Desde colocar runas explosivas en el piso, hasta arrojar proyectiles ardientes... toda la magia con la que había pasado la vida soñando estaba allí, en mis manos; en las páginas de esos tomos.
Tomé el que más atractivo me resultaba, y lo puse en el mesón frente a Farengar:
—¿Cuánto?
—Mil trescientas monedas.
Tragué saliva. No había forma de que pudiera costearlo.
Farengar me miró por entre sus cejas pobladas de hirsutos vellos castaños con cierta sorna:
—¿De manera que te interesa la escuela de destrucción, joven bretón? —capté la burla en su voz—. Aún si pudieras pagarlo no hay forma de que pudieses manejar magia como esa.
Lo consideré. Por más que la ira asesina que sentía en ese momento suscitada por el tono condescendiente del hechicero estuviese haciéndome considerar encender sus preciosos escritos en llamas frente a sus ojos... Muy a mi pesar, tenía razón. Aún era un piromante inexperto. Tenía un largo camino por delante antes de poder manejar magia así de poderosa. Pero de algo estaba seguro. Lo haría algún día. Con ese objetivo había iniciado este viaje. Y no me detendría ante nada.
Presa de un súbito golpe de sensatez y humildad, saqué de la estantería un tomo más modesto.
—¿Qué tal este?
—Trescientas cuarenta monedas.
Suspiré. Tampoco tenía dinero, ni siquiera para eso.

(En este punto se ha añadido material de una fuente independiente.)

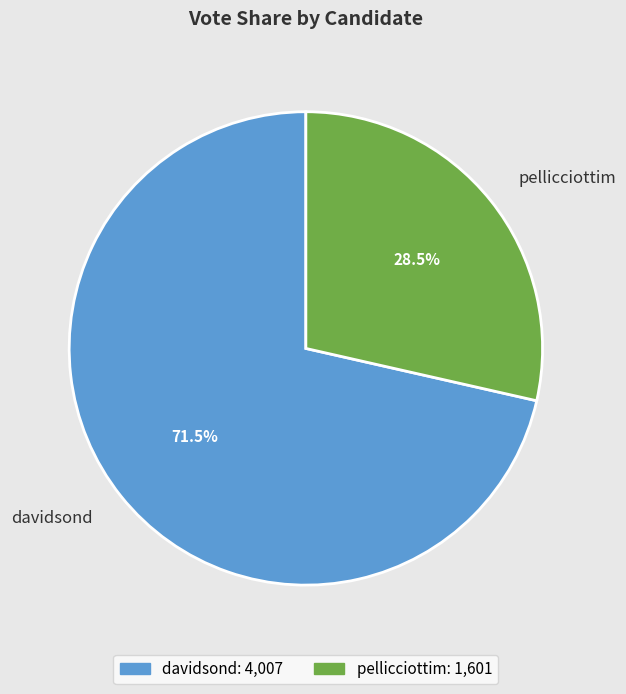

How many segments does this pie chart have?

2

—Te diré qué. —dijo Farengar, dejando de lado sus escritos y levantando la cabeza para mirarme—. Puedo ver que tienes decisión, muchacho. Creo... que te encomendaré la misión después de todo.
Enarqué una ceja. Dudaba que dispusiera de cualquier otra persona dispuesta a cumplir su dichosa misión, por lo que probablemente yo fuera su única opción. No iba a tragarme fácilmente su intento de hacerme creer que yo era especial. Pero no hice comentario al respecto, y le permití continuar: —Necesito de alguien que pueda traerme cierto, valioso objeto.
Exhalé, a sabiendas de por dónde iban los tiros. Aquel me lo confirmó cuando añadió:
—Bueno, cuando digo "traer" me refiero a adentrarse a unas peligrosas ruinas nórdicas y buscar una antigua tablilla de piedra que podría estar allí... o no.
Y allí estaba... El gato en la bolsa. Ahora sabía por qué hasta ahora no había docenas de voluntarios.
—¿Y si me niego?
—Desde luego que puedes hacerlo —contestó Farengar, encogiéndose de hombros—. Pero te diré que el único objeto que me interesa de ese sitio es la tablilla de dragón, por lo que eres libre de disponer cómo consideres mejor de cualquier otra cosa que encuentres allí. Las ruinas nórdicas son bien conocidas por albergar las riquezas y tesoros de los señores a quienes pertenecieron y junto a los cuales fueron sepultadas en su tiempo. Ya sabes... riquezas suficientes para llenarte las manos de oro fácil. Oro que quizás sea suficiente como para costear incluso un tomo tan valioso como el primero sobre el cual posaste los ojos.
Bien entrada la noche, después de salir de Cuenca del Dragón, y tras haber aceptado la misión de Farengar, lo primero que hice fue buscar un sitio donde pasar la noche. Apareció frente a mí una posada llamada "La Yegua Abanderada". No tuve que pensarlo mucho para entrar, instado por el frío invernal que azotaba las calles. Aún me quedaban provisiones de las que Gerdur me había dado, de manera que lo único que quería era un sitio donde descansar. Contaba con algunas monedas de oro todavía, quizás las suficientes como para rentar una habitación; aunque sospeché que en ello se irían todas y por la mañana ya no me quedaría ninguna. ¿Qué importaba? Hasta donde lo entendía, era probable que ni siquiera saliera con vida de las ruinas a las que me llevarían mi misión. Pero si internarme en sus adentros me garantizaba contar con el oro suficiente como para continuar mi viaje holgadamente y no solo eso, para hacerme con uno de los tomos de hechizos de destrucción en la colección de Farengar... Definitivamente era mucho mejor que cortar leña por un par de monedas, y seguir aplazando mi propósito. No era la opción más segura, pero era la más rápida.
Con eso en mente y después de haber rentado un cuarto a la dueña de la posada; una mujer de mediana edad llamada Hulda, me acosté, completamente exhausto, y por primera vez en mucho tiempo, dormí a gusto en una cama.